One or more non-transitory computer readable media comprising instructions, wherein the instructions cause the one or more processors to perform a plurality of operations when executed by the one or more processors. The plurality of actions being configured
The operation of training a base model that includes multiple layers;
An operation of generating a plurality of models of a model ensemble based on the base model, each model of the plurality of models including a plurality of layers;
The plurality of the plurality of models such that each model of the plurality of models includes a layer modified with respect to a related layer of the base model and a related layer of each model of the other of the plurality of models. Behavior of changing layers of each model of the model,
Adjusting each modified layer of the plurality of models;
And computer readable media.

The plurality of actions are
Receiving an output from each model of the plurality of models;
Generating a model ensemble output based on the output of each model of the plurality of models;
The computer readable medium of claim 11, further comprising:

The computer readable medium of claim 11, wherein the modifying comprises modifying the layer of each model of the plurality of models based on at least one of clustering and quantization.

The computer readable medium of claim 11, wherein the modifying comprises modifying at least one training parameter of the layer of each model of the plurality of models.

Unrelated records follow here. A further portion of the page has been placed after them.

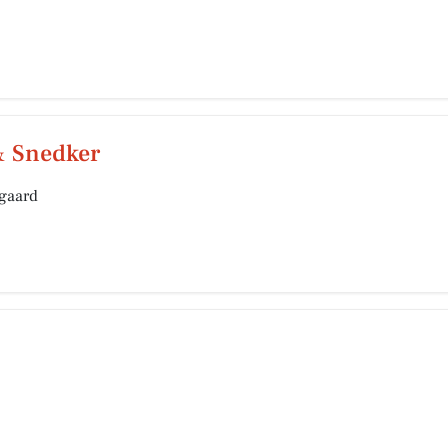
& Snedker
gaard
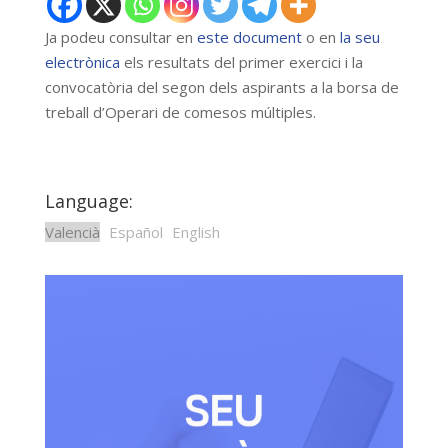
Ja podeu consultar en
este document
o en
la seu
electrònica
els resultats del primer exercici i la
convocatòria del segon dels aspirants a la borsa de
treball d’Operari de comesos múltiples.
Language:
Valencià
Español
English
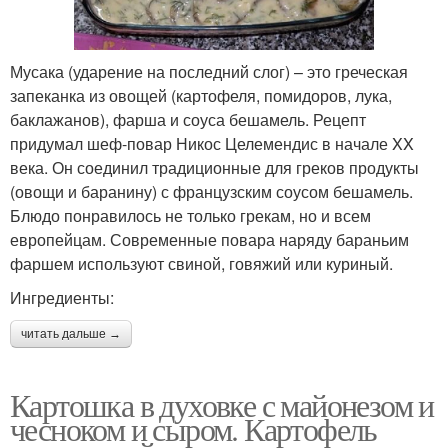
Мусака (ударение на последний слог) – это греческая
запеканка из овощей (картофеля, помидоров, лука,
баклажанов), фарша и соуса бешамель. Рецепт
придумал шеф-повар Никос Целемендис в начале XX
века. Он соединил традиционные для греков продукты
(овощи и баранину) с французским соусом бешамель.
Блюдо понравилось не только грекам, но и всем
европейцам. Современные повара наряду бараньим
фаршем используют свиной, говяжий или куриный.
Ингредиенты:
читать дальше →
Картошка в духовке с майонезом и
чесноком и сыром. Картофель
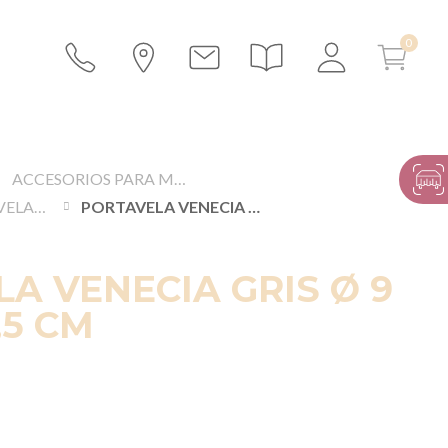
ACCESORIOS PARA MESAS Y BUFFETS
CANDELABROS, VELAS Y ACCESORIOS DE ILUMINACIÓN
PORTAVELA VENECIA GRIS Ø 9 CM ALT. 9,5 CM
A VENECIA GRIS Ø 9
,5 CM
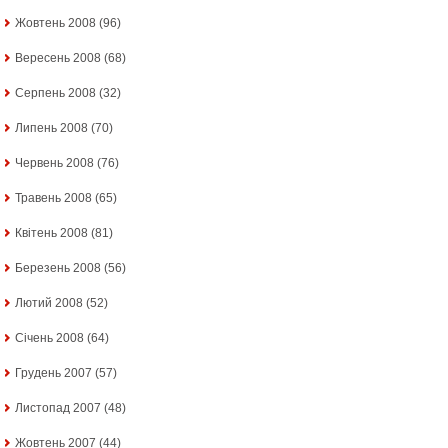
Жовтень 2008
(96)
Вересень 2008
(68)
Серпень 2008
(32)
Липень 2008
(70)
Червень 2008
(76)
Травень 2008
(65)
Квітень 2008
(81)
Березень 2008
(56)
Лютий 2008
(52)
Січень 2008
(64)
Грудень 2007
(57)
Листопад 2007
(48)
Жовтень 2007
(44)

The changing of at least one training parameter of the layer comprises: changing the number of bits of the layer, the number of neurons of the layer, weights for one or more connections of the layer, and the number of connections of the layer The computer readable medium according to claim 14, comprising changing at least one of.

The computer readable medium of claim 11, wherein the generating comprises generating each model of the plurality of models as a duplicate of the base model.

The computer readable medium of claim 11, wherein the adjusting each modified layer comprises adjusting each modified layer by an epoch number X.

18. The computer readable medium of claim 17, wherein the training a base model comprises training each layer of the base model with an epoch number of 10X.

The plurality of actions are
Optionally selecting at least one additional layer in at least one model for modification;
Modifying the selected at least one additional layer;
Adjusting the selected at least one additional layer;
The computer readable medium of claim 11, further comprising:

The computer readable medium of claim 11, wherein the training a base model comprises training the base model using random initialization.